Task directions: Repeat all of the records exactly, leaving out the pictures.

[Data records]
---

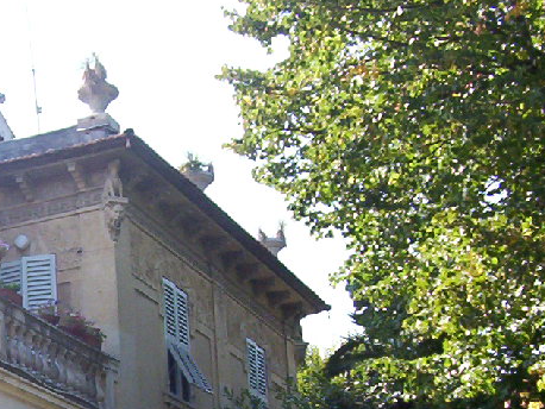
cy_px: 302
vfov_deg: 15.8
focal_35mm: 93
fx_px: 1465
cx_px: -11
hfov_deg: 20.4
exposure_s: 1/714
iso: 100
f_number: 2.76
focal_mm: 5.54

---

Final answer:
cy_px: 302
vfov_deg: 15.8
focal_35mm: 93
fx_px: 1465
cx_px: -11
hfov_deg: 20.4
exposure_s: 1/714
iso: 100
f_number: 2.76
focal_mm: 5.54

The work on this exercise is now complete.